Cytokine expression and microglial activation in progressive supranuclear palsy

Abstract

Although little is known about the etiology of progressive supranuclear palsy (PSP), genetic and epigenetic factors, oxidative injury and inflammation are thought to contribute to its development and/or progression. Evidence for activated glia involvement in PSP has raised the possibility that neuroinflammation may contribute to its pathogenesis. To investigate the correlation between neuroinflammation and PSP, a comparative study was conducted on the patterns of cytokine expression in different regions of the brains of PSP, Alzheimer's disease (AD) patients and normal controls. Our results show different patterns of cytokine expression in each disease, with the expression of IL-1β transcripts being significantly higher in the substantia nigra of PSP than in AD and controls, while AD brains had significantly higher IL-1β expression in the parietal cortex compared to PSP and controls. In addition, expression of TGFβ was significantly higher in the cortical areas (particularly frontal and parietal lobes) of AD compared to PSP and controls. These results show a disease-specific topographical relationship among the expression of certain cytokines (IL-1β and TGFβ), microglial activation and neurodegenerative changes, suggesting that these cytokines may contribute to the pathologic process. If so, the use of cytokine-inhibitors and/or other anti-inflammatory agents may be able to slow disease progression in PSP.

Figure 1

Relative expression of transcripts for IL-1β (A), TGFβ1 (B), TNFα (C) and IL-6 (D) in the subthalamic nucleus (ST), caudate nucleus (CD), substantia nigra (SN), frontal cortex (FC), parietal cortex (PC) and occipital cortex (OC) of post-mortem brains from PSP, AD patients and controls. Transcript expression was measured by real time PCR after reverse transcription of total RNA extracted from the dissected tissues. The relative abundance of each transcript is expressed as its ratio to that of the house-keeping gene, GAPDH. Results represent the mean and standard error (n=5 [PSP and AD]; n= 4 [controls]).

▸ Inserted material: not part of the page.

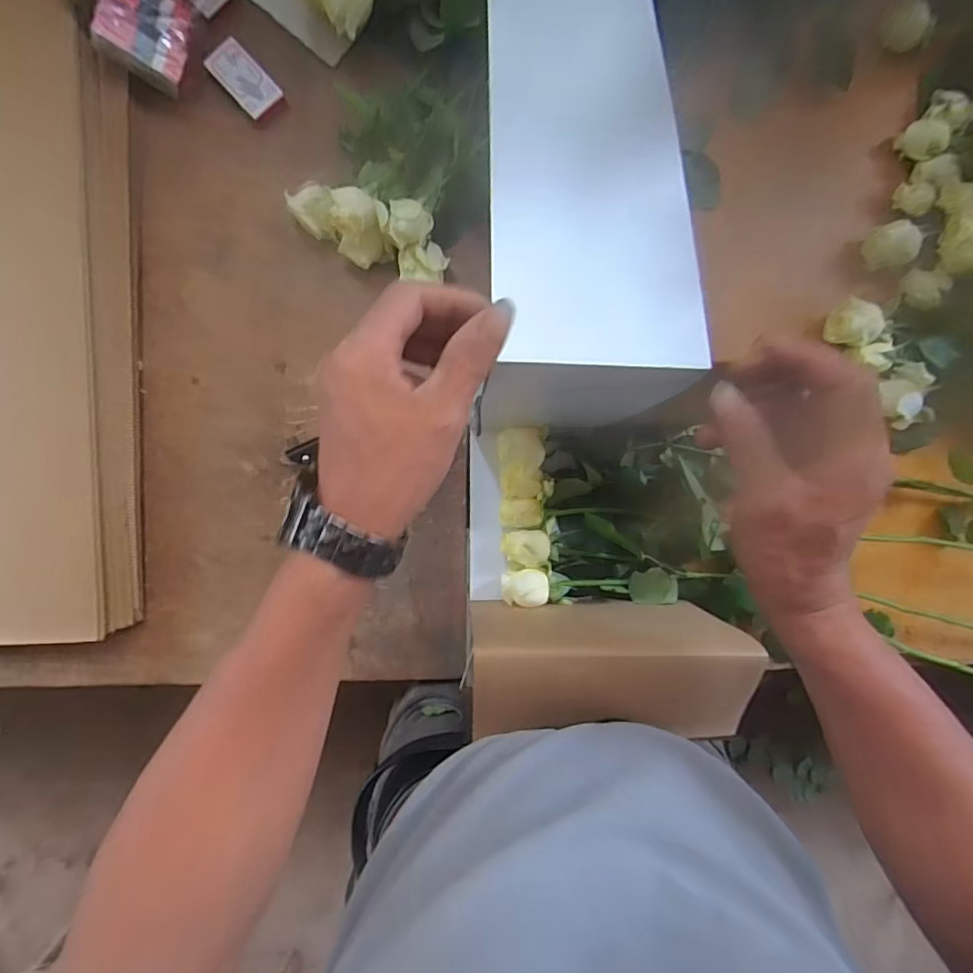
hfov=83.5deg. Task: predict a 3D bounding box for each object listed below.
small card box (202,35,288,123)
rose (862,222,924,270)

Statistically-significant differences, * (p < 0.05) and ** (p<0.01), over the corresponding groups are indicated.

Figure 2

Micrographs of representative LN3-staining (HLA-DR) used for assessment of microglial burden in the subthalamic nucleus (a,b), substantia nigra (c,d) and mid-frontal cortex (e,f) of PSP (a, c & e) and AD brains (b, d & f). Insets in Figures 2b and 2c show ramified and a phagocytic (ameboid) microglial cells, respectively. Inset in Figure 2f shows activated microglia associated with a senile plaque. HLA-DR staining was performed by immunohistochemistry on paraffin-embeded tissue from the contralateral areas of the same brains used for cytokine analyses.

Figure 3

A. Microglial burden in the subthalamic nucleus (SN), caudate nucleus (CD), substantia nigra (SN), frontal cortex (FC), parietal cortex (PC) and occipital cortex (OC) of post-mortem brains from PSP and AD patients. Microglial burden was measured after staining for HLA-DR expression by immunohistochemistry with the LN3 antibody followed by image analysis and expressed as the percent of the total area occupied by the LN3 label (LN3 %-area). Scores represent the mean and standard error (n=5). B-E. Linear regression analysis of the correlation between cytokine transcript expression and the microglial burden (MB). Expression of transcripts for IL-1β (B), TGFβ1 (C), TNFα (D) and IL-6 (E) in all six brain areas examined were plotted against the microglial burden scores. Pearson correlation coefficients (r) are indicated in each graph. Statistically significant correlations, * (p < 0.05) and ** (p<0.01), are indicated.